Contracts provide much of the structure and stability that is necessary to run a successful business in North Carolina. However, conceiving of, drafting and signing a contract does not always proceed as smoothly as one would like. There are many situations where it might be appropriate to revoke, reject or counteroffer a contract.
Revoking an offer
There are times when a business might make an offer, only to later realize that it is not the best decision. This offer can be revoked so long as the other party has yet to accept. Once the other party accepts the offer, revocation is off the table. If there was an agreement to keep an offer available for a specific period of time, it cannot be revoked until that period has closed, either.

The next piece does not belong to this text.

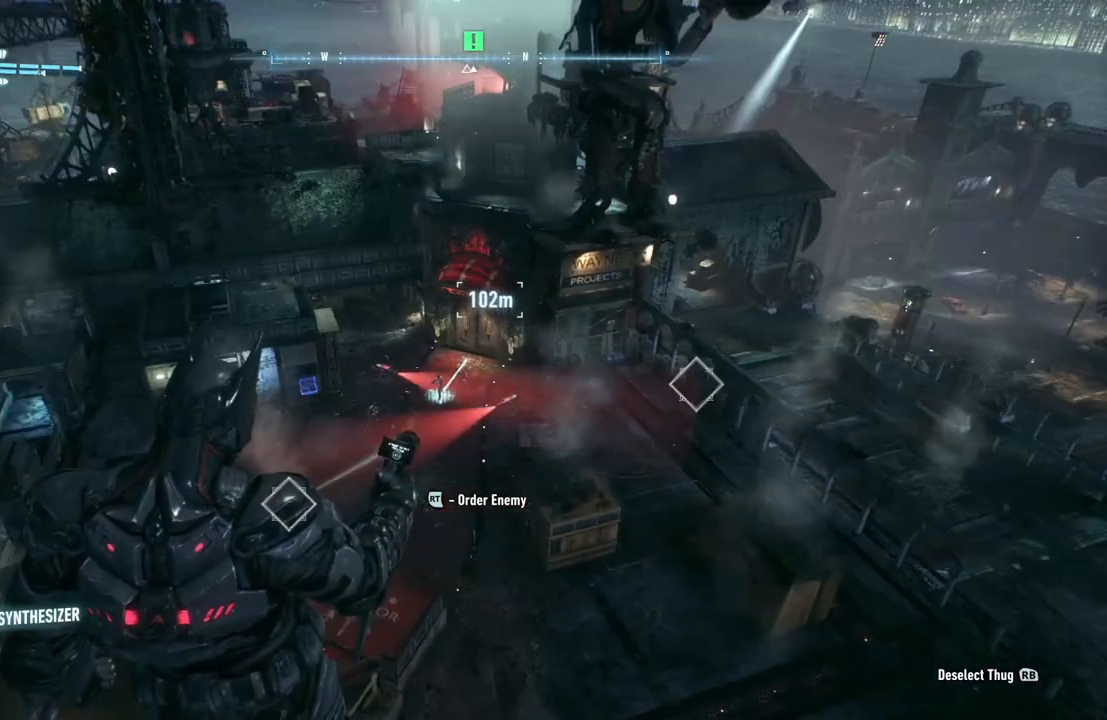
{"buttons": ["L2"], "left_stick": "center", "right_stick": "center", "events": []}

Rejections and counteroffers
Not all contracts are in the best interests of a business, and it is perfectly acceptable to reject an offer. This can take two forms — an outright rejection or a counteroffer. A rejection is when the other party completely rejects the offer without any opportunities to amend it. A counteroffer is when the other party responds to the offer with new terms, such as a lower price, more product or different time periods. When deciding to accept an offer, a business can:
- Clearly state the acceptance in writing
- Promise to perform according to the contract’s terms
- Fully perform according to the contract’s terms
- Improperly perform according to the contract’s terms
A business contract should elevate and support a business’ goals. North Carolina business owners should carefully consider every contract they receive as well as offer to ensure that they are in line with those goals. In some situations, it is even helpful to review an offer under the guidance of a knowledgeable attorney.